2016年8月28日日曜日

第152回:「劔岳<点の記>」新田 次郎

レーティング:★★★★★★★

新田次郎さんは昭和の大作家であり、とりわけ山岳小説で有名な方ですが、名前はもう20年ほど知っていながら一度も読んだことのない作家の一人でした。特に読んでこなかった理由はないんですが、最近映画化(2009年)されるなどした本作を書店でたまたま手に取る機会があり購入してきました。なお、初版は昭和52年発刊、私がっ手に取った文庫版は昭和56年発刊ということでした。そういう意味では相当古いわけですが、昭和後期ですので個人的にはそんなに遠くは思えません。

さて、初めて読みましたが新田さんの文章の的確さ、過不足なく進んでいく筆に脱帽です。
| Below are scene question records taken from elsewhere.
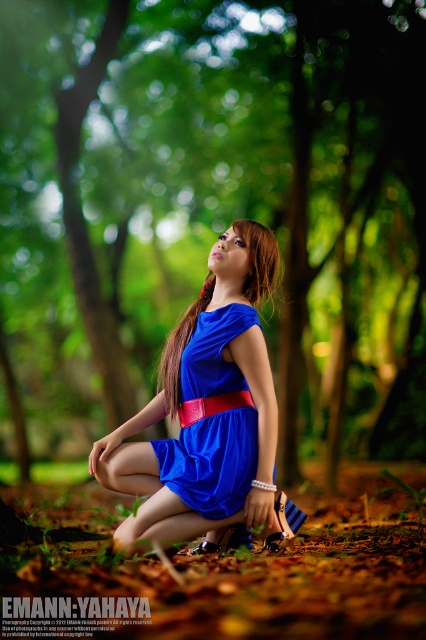
You are a fashion designer observing this forest scene. You want to ensure that the blue matte dress at center and brown smooth hair at center are not too close to each other in the image. Given that the minimum recommended distance between clothing and hair in fashion photography is 15 centimeters, can you confirm if the current positioning meets this requirement?

The distance between the blue matte dress at center and brown smooth hair at center is 16.40 centimeters, which exceeds the minimum recommended 15 centimeters. Therefore, the positioning meets the requirement.

You are a photographer trying to focus on the blue matte dress at center in the image. The camera has a focus point at coordinate point (207, 410). Is this focus point correctly placed to capture the blue matte dress at center?

Yes, the focus point at (207, 410) is correctly placed to capture the blue matte dress at center because the point marks exactly where the blue matte dress at center is located.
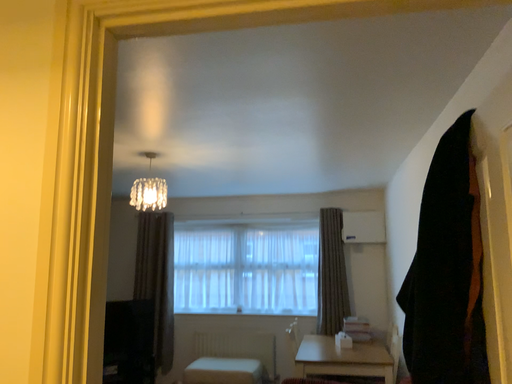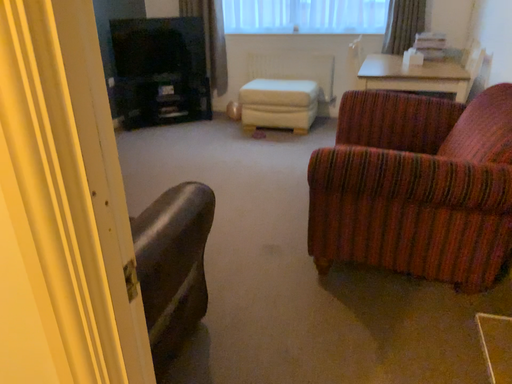
Question: How did the camera likely rotate when shooting the video?

Choices:
 (A) rotated downward
 (B) rotated upward

Answer: (A)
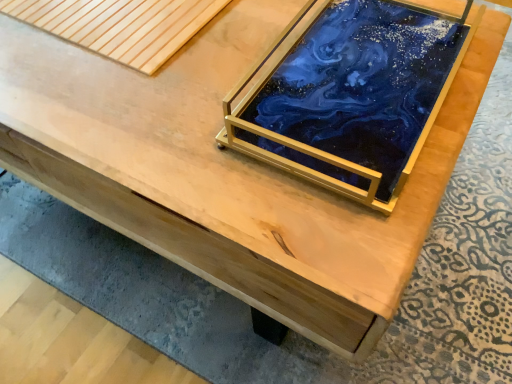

文体は昭和の作家ですがとても現代的で、今年刊行されたといわれてもほとんど違和感のない現代性を獲得しています。

内容についても、山岳小説というジャンルではありますが、とても優れた特徴を持った一冊だと感じました。具体的には、測量官という「地図を作る」というほとんど知られていない世界にスポットを当てていること、劔岳というキャッチなー山を題材に山岳会との測量官の微妙な相克と愛情を描いていること、測量官である柴崎氏のひたむきさや同僚、妻への愛情を細やかに描いていること、日本の山岳信仰、特に立山信仰と奈良朝時代とみられる開山の歴史に迫っていること、など本当に挙げきれない興味深いテーマがバランスよくとらえられています。本当に力量のある作家だったんだということを痛感しました。

また秀逸なのが長めに書かれた新田さんによる「あとがき」です。64歳か65歳であった新田さんの好奇心旺盛さと執筆意欲に驚かされますし、丁寧に執筆の背景を紹介し、本作の魅力を一層高めるようなものになっています。久々に最高レーティングです。新田さんのほかの作品も読み進めてみたいと思いますが、まずは代表作の一つである「強力記」でしょうか。お勧めの一冊です。